* Task list
A - Please rewrite the Jason Cormier interview between "That’s an awesome" and "with us, Jason.", inclusive, putting "remarkable" in place of "amazing".
B - Pick up the Jason Cormier interview where it stops and keep writing.

* Extract to read
----------
Jaime, you asked at the beginning of the show, how long do we have and go like, “Longer than we initially budgeted, but nonetheless.” For the people out there fascinated and want to reach out to you, how do they find you on social media?
It’s Linkedin.com/in/Room214Guy. Jason@Room214.com is my email address. My inbox is a disaster but that’s okay. I’m the guy who answers all the forms that are filled out on Room214.com too. If anybody goes there and does that, they’ll hear from me.
Jaime, do you think there’s a move of foot to retire the Room214 number at the dorm?
That’s an awesome thought. It’s always amazing to me how people come up with their names. It’s an incredible story. Listening to you speak throughout this show, Jason, I feel like I could listen to you all day, your life lessons learned, your experiences, the incredible coolness that’s attached to what you do and who you serve. It’s been all inspiring. For those of you that are reading and would love to learn more about Jason and the Titan 100, you can visit www.Titan100.biz. You can read Jason’s story. You can read the stories of all of our 100 Titans here recognized in Colorado. Thanks so much for being with us, Jason.
I appreciate it. Thank you so much. Thanks to you and Bob and for making all this happen. I hope I wasn’t too long winded. People love to talk about themselves.
We kept asking questions. We had something to do with that. I appreciate it. Jaime, thank you so much again. Jason, thank you for your time. Thank you for your service. I had a great time.
Important Links:
- Titan CEO
- https://www.Room214.com/team
- Traction
- The Challenger Sale
- Linkedin.com/in/Room214Guy
- Jason@Room214.com
- Room214.com
- www.Titan100.biz
About Jason Cormier
Jason helps businesses become leaders in their category and understand their customers like never before. He do this using Room 214’s Growth Studio Model – combining elements of Category Design and Jobs Theory to grow businesses with the coherent brand, marketing and sales efforts.
Most of his focus is helping organizations discover new opportunities, adapt wise decision-making methods, and expand their capacity to get brand communications, marketing channel and sales enablement work done.
----------
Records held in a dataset
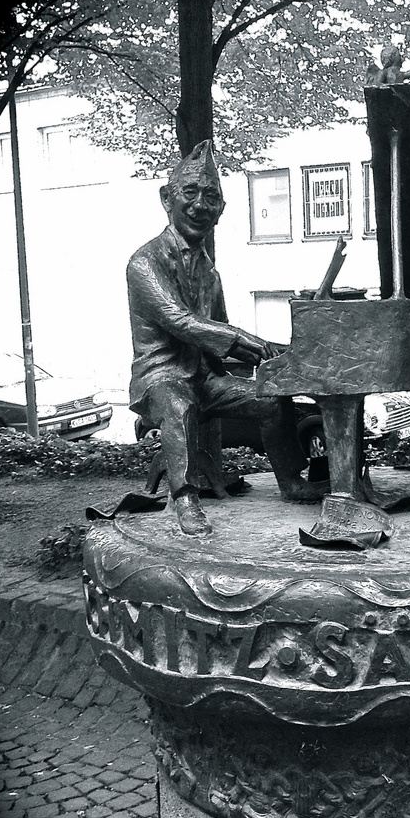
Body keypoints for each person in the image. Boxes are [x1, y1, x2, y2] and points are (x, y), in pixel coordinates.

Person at [127, 139, 324, 537]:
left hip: (205, 378)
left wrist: (281, 358)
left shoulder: (209, 272)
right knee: (179, 405)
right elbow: (181, 323)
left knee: (270, 399)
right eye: (191, 193)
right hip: (160, 378)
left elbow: (222, 333)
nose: (201, 205)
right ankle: (184, 500)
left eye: (212, 198)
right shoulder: (143, 262)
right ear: (167, 198)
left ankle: (292, 482)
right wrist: (247, 340)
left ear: (221, 210)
----------
* Answers
A -
That’s an awesome thought. It’s always remarkable to me how people come up with their names. It’s an incredible story. Listening to you speak throughout this show, Jason, I feel like I could listen to you all day, your life lessons learned, your experiences, the incredible coolness that’s attached to what you do and who you serve. It’s been all inspiring. For those of you that are reading and would love to learn more about Jason and the Titan 100, you can visit www.Titan100.biz. You can read Jason’s story. You can read the stories of all of our 100 Titans here recognized in Colorado. Thanks so much for being with us, Jason.

B -
Since Room 214 was first co-founded as a digital marketing agency 15 years ago – he still often share (consulting / speaking) on a wide range of best practices collected from working with hundreds of direct to consumer and B2B companies of all sizes in nearly all industries. While many of these can be found in my first book, Transformative Digital Marketing, the irony is that when everyone pursues the same “best practices” – they actually end up pursuing the same basic practices.
That reality has been central to Room 214’s evolution over the last three years, from marketing agency to growth studio. At its essence, they’ve learned that people and organizations courageous enough to pursue being different (not just better) are the ones best positioned to exponentially grow.
He has also learned the value of being a servant leader – and have been honored to serve on HubSpot’s Global Partner Advisory Council, as a mentor for social entrepreneurs at Watson University, and as an advisor and dedicated sponsor for organizations including the Emergency Family Assistance Association and Give Hope Global.
Beyond just work – he is a steward of faith, hope and love. With trust and optimism, he looks to discover with others what makes life worth living. He is: a grateful husband, an entertained dad to two sons, a college dropout, a Navy vet, and a wannabe music producer. He enjoys skiing, surfing, biking, fly fishing, playing guitar, reading, writing, the Denver Broncos and Colorado Rockies.